• [Task prompt]:
Within the entries below, output exactly the lines between the line containing "Figure 5. Schematic" and the line containing "Fig. 6. Мodel", inclusive, and omit any picture.

• [Data for the task]:
-- -- --

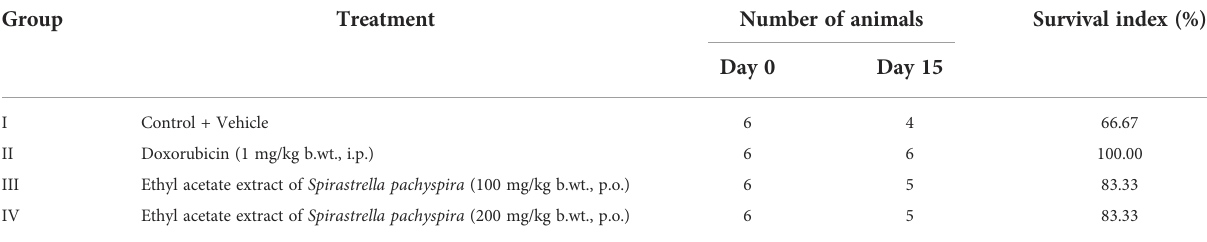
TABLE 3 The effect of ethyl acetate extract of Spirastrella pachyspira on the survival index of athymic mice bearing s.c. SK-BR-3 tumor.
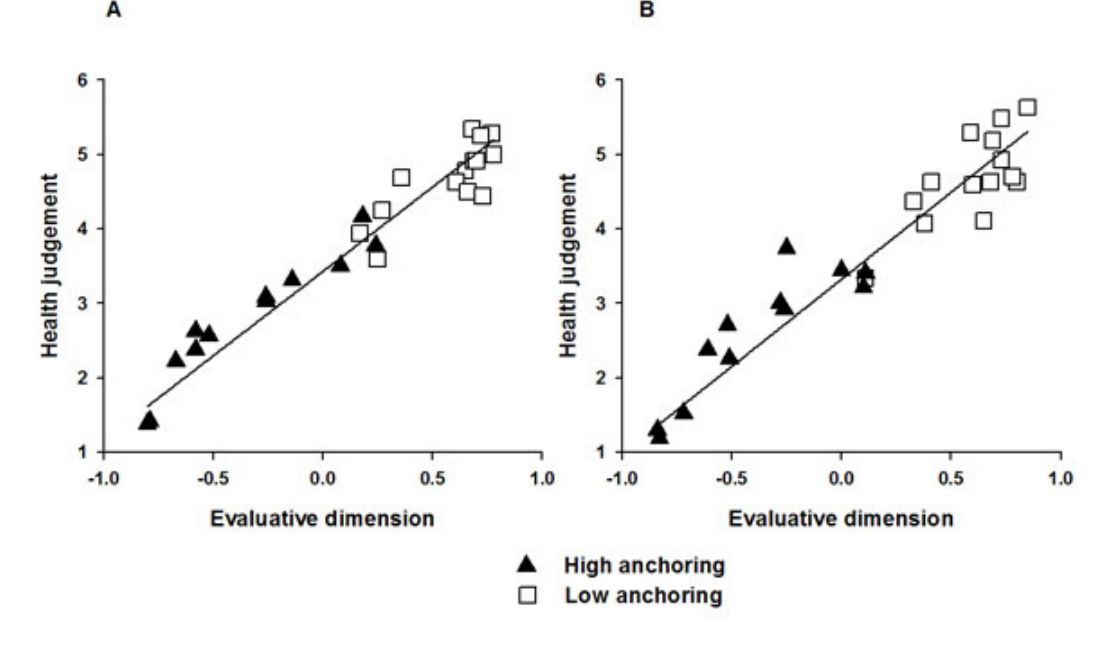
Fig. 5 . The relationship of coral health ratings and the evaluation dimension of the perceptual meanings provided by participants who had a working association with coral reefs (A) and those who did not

-- -- --

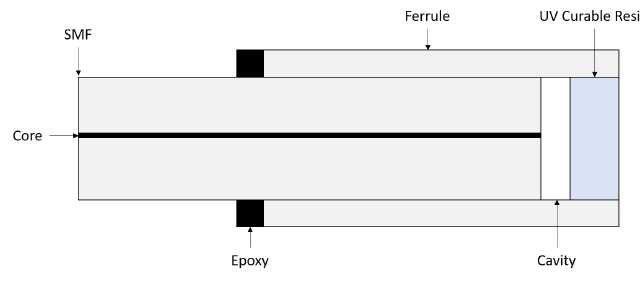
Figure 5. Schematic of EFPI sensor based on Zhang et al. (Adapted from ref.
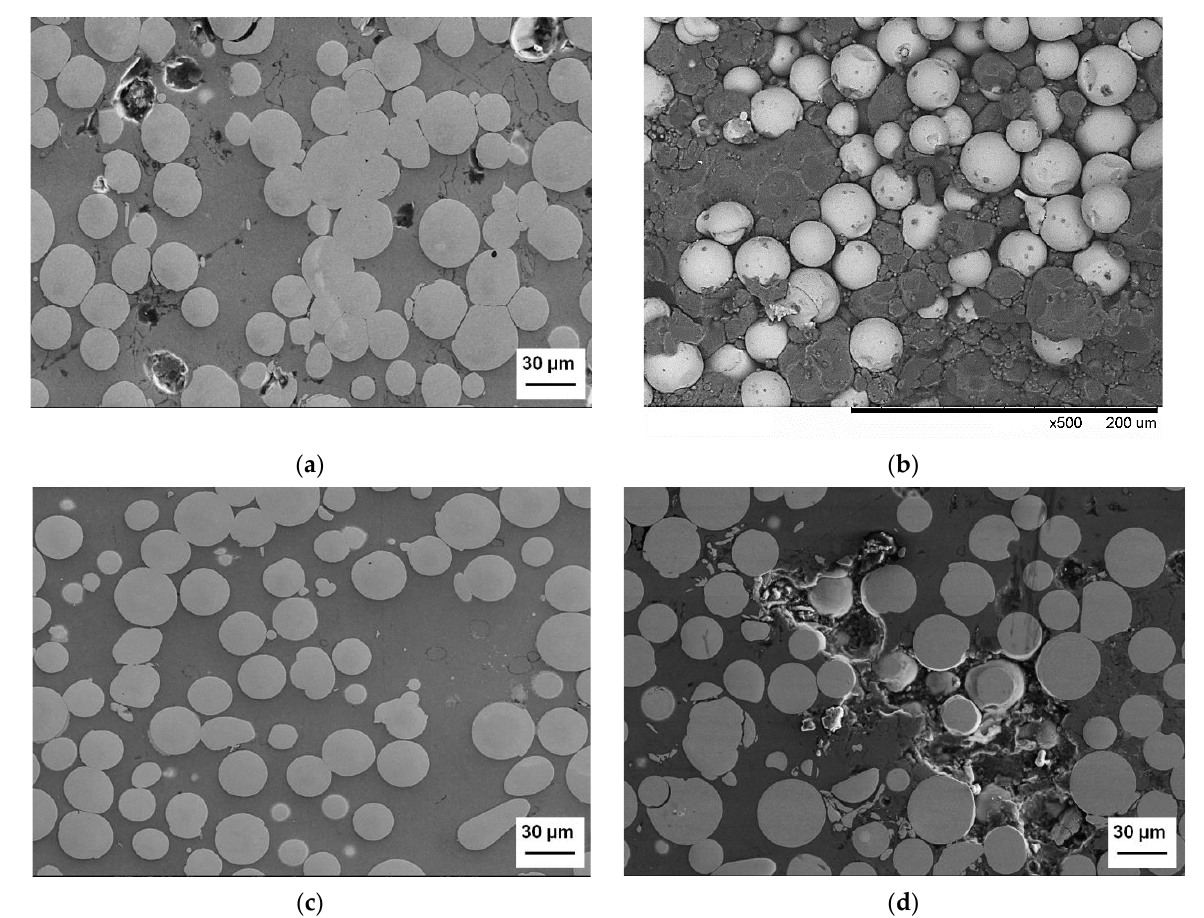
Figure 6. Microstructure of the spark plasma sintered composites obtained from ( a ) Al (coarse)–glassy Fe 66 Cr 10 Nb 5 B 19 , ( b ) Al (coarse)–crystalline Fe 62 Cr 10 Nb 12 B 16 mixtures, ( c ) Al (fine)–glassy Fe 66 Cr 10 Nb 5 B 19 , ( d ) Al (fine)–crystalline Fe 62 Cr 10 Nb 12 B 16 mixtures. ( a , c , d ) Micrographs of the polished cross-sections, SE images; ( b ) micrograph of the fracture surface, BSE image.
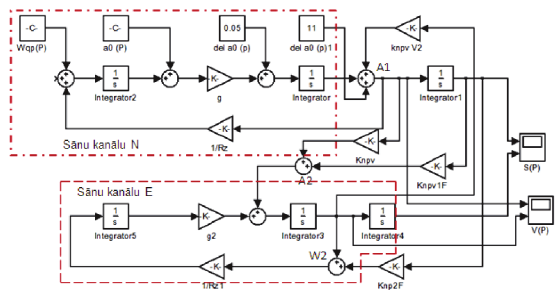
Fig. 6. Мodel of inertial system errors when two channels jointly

-- -- --

• [Solution for this exercise]:
Figure 5. Schematic of EFPI sensor based on Zhang et al. (Adapted from ref.
Figure 6. Microstructure of the spark plasma sintered composites obtained from ( a ) Al (coarse)–glassy Fe 66 Cr 10 Nb 5 B 19 , ( b ) Al (coarse)–crystalline Fe 62 Cr 10 Nb 12 B 16 mixtures, ( c ) Al (fine)–glassy Fe 66 Cr 10 Nb 5 B 19 , ( d ) Al (fine)–crystalline Fe 62 Cr 10 Nb 12 B 16 mixtures. ( a , c , d ) Micrographs of the polished cross-sections, SE images; ( b ) micrograph of the fracture surface, BSE image.
Fig. 6. Мodel of inertial system errors when two channels jointly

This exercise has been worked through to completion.